Your job is to retype all of the data word for word, leaving every image out.

- Page images and extracted text:
◆ ◆ ◆ ◆ ◆
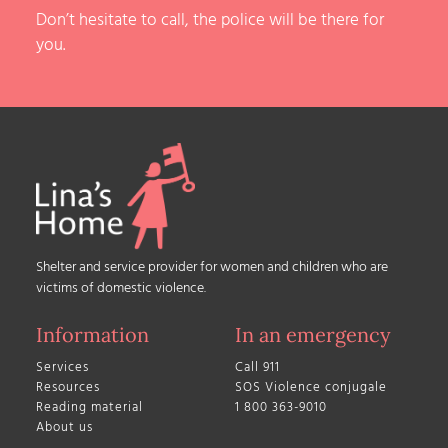
Don’t hesitate to call, the police will be there for
you.
Shelter and service provider for women and children who are
victims of domestic violence.
Information
In an emergency
Services
Call 911
Resources
SOS Violence conjugale
Reading material
1 800 363-9010
About us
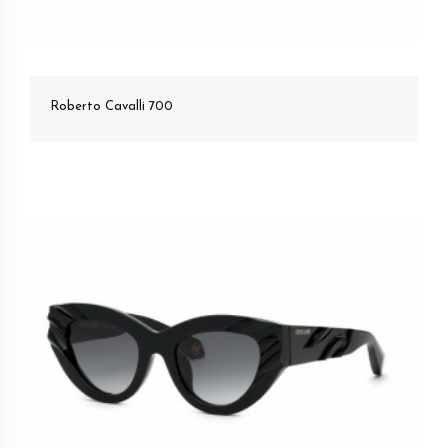
Roberto Cavalli 700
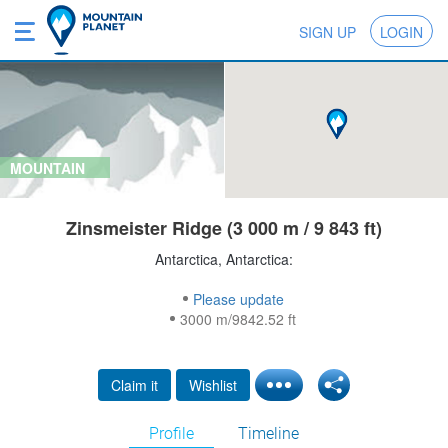
SIGN UP
LOGIN
MOUNTAIN
Zinsmeister Ridge (3 000 m / 9 843 ft)
Antarctica, Antarctica:
Please update
3000 m/9842.52 ft
Claim it
Wishlist
Profile
Timeline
◆ ◆ ◆ ◆ ◆
- Worked solution:
Don’t hesitate to call, the police will be there for
you.
Shelter and service provider for women and children who are
victims of domestic violence.
Information
In an emergency
Services
Call 911
Resources
SOS Violence conjugale
Reading material
1 800 363-9010
About us
Roberto Cavalli 700
SIGN UP
LOGIN
MOUNTAIN
Zinsmeister Ridge (3 000 m / 9 843 ft)
Antarctica, Antarctica:
Please update
3000 m/9842.52 ft
Claim it
Wishlist
Profile
Timeline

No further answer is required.